Antes de despedirse, Luna deslizó un sobre marrón en la mano de José en secreto, aunque los ojos agudos de Diego aún pudieron captar el movimiento. Diego supuso que eran fondos adicionales para el cuidado de la Abuela Sumi, que estaba enferma.

"Danny", llamó Luna mientras caminaban hacia el auto.

"¿Sí, Luna?"

"Muchas gracias de nuevo. Hoy Danny ayudó mucho. Sé que este puede no ser el trabajo de chofer que Danny imaginó", Luna lo miró con incomodidad.

Diego abrió la puerta del auto para Luna. Antes de que la mujer entrara, Diego la miró a los ojos profundamente, una mirada misteriosa que dejó a Luna paralizada por un momento.

"De hecho, este es mi mejor día de trabajo en 33 años de vida, Luna. No esperaba poder ver Guadalajara desde un lado tan cálido", dijo Diego sinceramente.
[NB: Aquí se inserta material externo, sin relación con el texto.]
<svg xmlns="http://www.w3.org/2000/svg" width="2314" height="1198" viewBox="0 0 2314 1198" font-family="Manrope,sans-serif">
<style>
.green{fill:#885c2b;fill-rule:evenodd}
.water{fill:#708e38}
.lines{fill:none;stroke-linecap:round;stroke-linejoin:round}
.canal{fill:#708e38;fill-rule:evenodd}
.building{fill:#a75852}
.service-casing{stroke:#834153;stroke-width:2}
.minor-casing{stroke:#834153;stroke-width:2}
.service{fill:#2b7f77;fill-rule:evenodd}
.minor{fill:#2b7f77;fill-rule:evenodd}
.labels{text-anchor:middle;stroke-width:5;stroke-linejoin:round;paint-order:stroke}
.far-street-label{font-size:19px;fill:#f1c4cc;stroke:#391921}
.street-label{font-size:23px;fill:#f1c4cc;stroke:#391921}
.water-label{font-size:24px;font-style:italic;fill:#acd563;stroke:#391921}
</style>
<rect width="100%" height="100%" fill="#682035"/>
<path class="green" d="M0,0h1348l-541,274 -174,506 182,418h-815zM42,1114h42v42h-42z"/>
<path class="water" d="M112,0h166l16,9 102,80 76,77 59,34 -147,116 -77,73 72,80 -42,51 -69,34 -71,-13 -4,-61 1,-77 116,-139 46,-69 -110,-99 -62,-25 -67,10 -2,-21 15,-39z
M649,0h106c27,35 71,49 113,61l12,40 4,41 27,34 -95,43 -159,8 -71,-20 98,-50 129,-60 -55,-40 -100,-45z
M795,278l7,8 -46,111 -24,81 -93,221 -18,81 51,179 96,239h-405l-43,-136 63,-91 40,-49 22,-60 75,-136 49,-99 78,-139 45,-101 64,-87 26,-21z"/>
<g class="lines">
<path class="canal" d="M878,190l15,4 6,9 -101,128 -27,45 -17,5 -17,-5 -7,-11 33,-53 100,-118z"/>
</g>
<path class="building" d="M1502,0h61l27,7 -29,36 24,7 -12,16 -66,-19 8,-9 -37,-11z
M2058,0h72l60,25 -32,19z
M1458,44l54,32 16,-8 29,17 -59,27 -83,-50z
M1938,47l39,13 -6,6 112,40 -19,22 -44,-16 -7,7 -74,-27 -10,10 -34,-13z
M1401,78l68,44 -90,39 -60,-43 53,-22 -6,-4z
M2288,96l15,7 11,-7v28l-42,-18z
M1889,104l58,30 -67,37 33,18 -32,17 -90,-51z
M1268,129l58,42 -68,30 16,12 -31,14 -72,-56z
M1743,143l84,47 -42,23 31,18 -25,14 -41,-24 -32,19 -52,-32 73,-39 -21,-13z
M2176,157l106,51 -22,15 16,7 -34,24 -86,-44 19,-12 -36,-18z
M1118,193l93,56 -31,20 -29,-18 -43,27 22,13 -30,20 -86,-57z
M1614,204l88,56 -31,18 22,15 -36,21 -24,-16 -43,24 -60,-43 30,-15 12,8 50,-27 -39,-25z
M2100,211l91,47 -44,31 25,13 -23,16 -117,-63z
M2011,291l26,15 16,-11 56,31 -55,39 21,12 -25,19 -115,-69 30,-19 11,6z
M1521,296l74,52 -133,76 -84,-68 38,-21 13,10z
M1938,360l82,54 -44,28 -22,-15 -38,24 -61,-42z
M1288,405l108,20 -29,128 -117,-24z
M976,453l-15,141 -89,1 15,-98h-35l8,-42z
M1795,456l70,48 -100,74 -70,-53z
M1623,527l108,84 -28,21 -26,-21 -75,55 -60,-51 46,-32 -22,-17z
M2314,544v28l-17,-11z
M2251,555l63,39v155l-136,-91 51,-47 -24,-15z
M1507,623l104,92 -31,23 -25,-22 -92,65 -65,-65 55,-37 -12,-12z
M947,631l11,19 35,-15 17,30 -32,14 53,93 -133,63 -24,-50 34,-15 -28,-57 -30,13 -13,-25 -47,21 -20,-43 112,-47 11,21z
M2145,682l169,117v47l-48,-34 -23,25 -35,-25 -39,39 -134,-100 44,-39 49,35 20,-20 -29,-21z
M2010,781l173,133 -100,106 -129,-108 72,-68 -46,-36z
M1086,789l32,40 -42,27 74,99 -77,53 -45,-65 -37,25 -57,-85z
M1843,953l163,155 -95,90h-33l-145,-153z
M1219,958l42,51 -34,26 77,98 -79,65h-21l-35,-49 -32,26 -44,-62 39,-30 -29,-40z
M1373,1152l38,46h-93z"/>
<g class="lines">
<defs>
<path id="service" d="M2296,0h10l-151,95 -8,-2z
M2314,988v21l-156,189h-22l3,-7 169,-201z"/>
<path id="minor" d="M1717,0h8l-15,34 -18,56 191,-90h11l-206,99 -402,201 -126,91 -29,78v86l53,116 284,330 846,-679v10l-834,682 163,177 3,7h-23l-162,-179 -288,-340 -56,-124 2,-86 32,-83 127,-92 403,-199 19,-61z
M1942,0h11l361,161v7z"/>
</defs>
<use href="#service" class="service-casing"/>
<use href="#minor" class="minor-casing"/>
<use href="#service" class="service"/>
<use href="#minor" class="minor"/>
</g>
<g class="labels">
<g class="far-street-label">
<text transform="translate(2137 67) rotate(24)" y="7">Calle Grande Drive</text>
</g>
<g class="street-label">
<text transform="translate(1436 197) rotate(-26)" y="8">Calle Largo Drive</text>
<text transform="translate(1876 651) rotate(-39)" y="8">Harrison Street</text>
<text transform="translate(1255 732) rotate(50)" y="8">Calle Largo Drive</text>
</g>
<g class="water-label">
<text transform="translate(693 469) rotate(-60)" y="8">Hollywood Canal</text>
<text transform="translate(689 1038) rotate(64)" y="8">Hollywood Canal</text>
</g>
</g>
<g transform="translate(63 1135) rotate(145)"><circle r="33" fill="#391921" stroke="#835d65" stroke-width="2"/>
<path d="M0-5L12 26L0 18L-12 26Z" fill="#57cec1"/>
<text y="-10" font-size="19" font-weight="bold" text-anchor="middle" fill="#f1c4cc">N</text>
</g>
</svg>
Luna sonrió levemente, sus mejillas se sonrojaron un poco al escuchar las palabras de Danny. Entró en el auto con sentimientos encontrados. ¿Quién es realmente Danny? Habla con elocuencia, tiene una actitud tranquila y no parece estar agobiado por todas estas agotadoras actividades sociales.

Cuando el viejo Mercedes-Benz comenzó a salir del asilo de ancianos, Diego volvió a conducir por las calles de Guadalajara. Pero esta vez, ya no se sentía como un CEO que se veía obligado a disfrazarse. Se sentía como un hombre que acababa de encontrar la pieza del rompecabezas que faltaba en su vida.

Los pensamientos de Diego comenzaron a elaborar un plan. No podía simplemente quedarse quieto. A través de su teléfono inteligente que escondía en el bolsillo de su carga, envió un breve mensaje de voz a su asistente personal.

"Raúl, contacta a José del Hogar del Anciano Dignidad. En nombre de la fundación Torres Solidario, brinda ayuda para renovar el área del jardín y las salas de tratamiento. Asegúrate de que reciban las mejores instalaciones médicas. Hazlo en silencio, sin medios de comunicación".

Diego miró brevemente a Luna, que ahora comenzaba a cerrar los ojos por un momento debido al cansancio. Bajo la luz del sol de la mañana que atravesaba el cristal del auto, Luna parecía tan tranquila. Diego juró en su corazón que protegería los secretos de esta mujer, así como protegería sus propios secretos.